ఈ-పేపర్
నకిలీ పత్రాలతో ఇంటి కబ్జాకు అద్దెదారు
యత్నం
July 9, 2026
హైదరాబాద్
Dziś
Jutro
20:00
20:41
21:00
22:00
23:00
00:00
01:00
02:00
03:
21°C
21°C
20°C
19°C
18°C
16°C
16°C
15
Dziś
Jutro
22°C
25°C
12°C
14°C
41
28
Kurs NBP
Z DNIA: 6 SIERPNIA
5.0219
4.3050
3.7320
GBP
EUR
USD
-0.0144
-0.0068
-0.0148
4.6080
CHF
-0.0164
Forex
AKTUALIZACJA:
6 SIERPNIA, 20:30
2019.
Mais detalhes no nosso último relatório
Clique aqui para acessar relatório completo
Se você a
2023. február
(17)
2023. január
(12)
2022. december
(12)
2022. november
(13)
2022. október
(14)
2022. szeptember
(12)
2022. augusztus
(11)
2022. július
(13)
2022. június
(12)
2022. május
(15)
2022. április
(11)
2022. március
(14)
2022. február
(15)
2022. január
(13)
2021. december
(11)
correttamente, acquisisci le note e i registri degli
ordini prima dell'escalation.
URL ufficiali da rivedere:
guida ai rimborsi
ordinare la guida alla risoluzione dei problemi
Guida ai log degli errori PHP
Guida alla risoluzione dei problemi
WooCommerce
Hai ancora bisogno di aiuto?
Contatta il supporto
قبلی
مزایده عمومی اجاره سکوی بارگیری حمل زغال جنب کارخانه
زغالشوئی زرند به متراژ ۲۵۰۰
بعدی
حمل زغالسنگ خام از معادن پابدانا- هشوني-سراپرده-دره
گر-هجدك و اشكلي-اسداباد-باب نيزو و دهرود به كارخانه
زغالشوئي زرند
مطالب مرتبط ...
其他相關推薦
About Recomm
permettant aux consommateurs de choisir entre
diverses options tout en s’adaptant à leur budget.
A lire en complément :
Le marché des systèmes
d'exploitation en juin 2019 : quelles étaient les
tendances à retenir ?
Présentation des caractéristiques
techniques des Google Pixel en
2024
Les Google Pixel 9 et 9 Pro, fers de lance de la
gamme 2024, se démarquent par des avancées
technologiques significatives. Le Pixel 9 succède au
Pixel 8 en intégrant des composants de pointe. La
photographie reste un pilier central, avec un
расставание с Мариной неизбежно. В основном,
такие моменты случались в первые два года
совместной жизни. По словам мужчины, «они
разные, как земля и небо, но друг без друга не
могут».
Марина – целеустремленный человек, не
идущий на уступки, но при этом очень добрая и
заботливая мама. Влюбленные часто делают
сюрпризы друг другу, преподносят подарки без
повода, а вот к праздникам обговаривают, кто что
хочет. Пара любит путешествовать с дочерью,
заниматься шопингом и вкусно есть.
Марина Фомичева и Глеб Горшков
☆ ☆ ☆ ☆
Copy every line of text from the records, in the order given, and keep each character and line break the same.

ఈ-పేపర్
నకిలీ పత్రాలతో ఇంటి కబ్జాకు అద్దెదారు
యత్నం
July 9, 2026
హైదరాబాద్
Dziś
Jutro
20:00
20:41
21:00
22:00
23:00
00:00
01:00
02:00
03:
21°C
21°C
20°C
19°C
18°C
16°C
16°C
15
Dziś
Jutro
22°C
25°C
12°C
14°C
41
28
Kurs NBP
Z DNIA: 6 SIERPNIA
5.0219
4.3050
3.7320
GBP
EUR
USD
-0.0144
-0.0068
-0.0148
4.6080
CHF
-0.0164
Forex
AKTUALIZACJA:
6 SIERPNIA, 20:30
2019.
Mais detalhes no nosso último relatório
Clique aqui para acessar relatório completo
Se você a
2023. február
(17)
2023. január
(12)
2022. december
(12)
2022. november
(13)
2022. október
(14)
2022. szeptember
(12)
2022. augusztus
(11)
2022. július
(13)
2022. június
(12)
2022. május
(15)
2022. április
(11)
2022. március
(14)
2022. február
(15)
2022. január
(13)
2021. december
(11)
correttamente, acquisisci le note e i registri degli
ordini prima dell'escalation.
URL ufficiali da rivedere:
guida ai rimborsi
ordinare la guida alla risoluzione dei problemi
Guida ai log degli errori PHP
Guida alla risoluzione dei problemi
WooCommerce
Hai ancora bisogno di aiuto?
Contatta il supporto
قبلی
مزایده عمومی اجاره سکوی بارگیری حمل زغال جنب کارخانه
زغالشوئی زرند به متراژ ۲۵۰۰
بعدی
حمل زغالسنگ خام از معادن پابدانا- هشوني-سراپرده-دره
گر-هجدك و اشكلي-اسداباد-باب نيزو و دهرود به كارخانه
زغالشوئي زرند
مطالب مرتبط ...
其他相關推薦
About Recomm
permettant aux consommateurs de choisir entre
diverses options tout en s’adaptant à leur budget.
A lire en complément :
Le marché des systèmes
d'exploitation en juin 2019 : quelles étaient les
tendances à retenir ?
Présentation des caractéristiques
techniques des Google Pixel en
2024
Les Google Pixel 9 et 9 Pro, fers de lance de la
gamme 2024, se démarquent par des avancées
technologiques significatives. Le Pixel 9 succède au
Pixel 8 en intégrant des composants de pointe. La
photographie reste un pilier central, avec un
расставание с Мариной неизбежно. В основном,
такие моменты случались в первые два года
совместной жизни. По словам мужчины, «они
разные, как земля и небо, но друг без друга не
могут».
Марина – целеустремленный человек, не
идущий на уступки, но при этом очень добрая и
заботливая мама. Влюбленные часто делают
сюрпризы друг другу, преподносят подарки без
повода, а вот к праздникам обговаривают, кто что
хочет. Пара любит путешествовать с дочерью,
заниматься шопингом и вкусно есть.
Марина Фомичева и Глеб Горшков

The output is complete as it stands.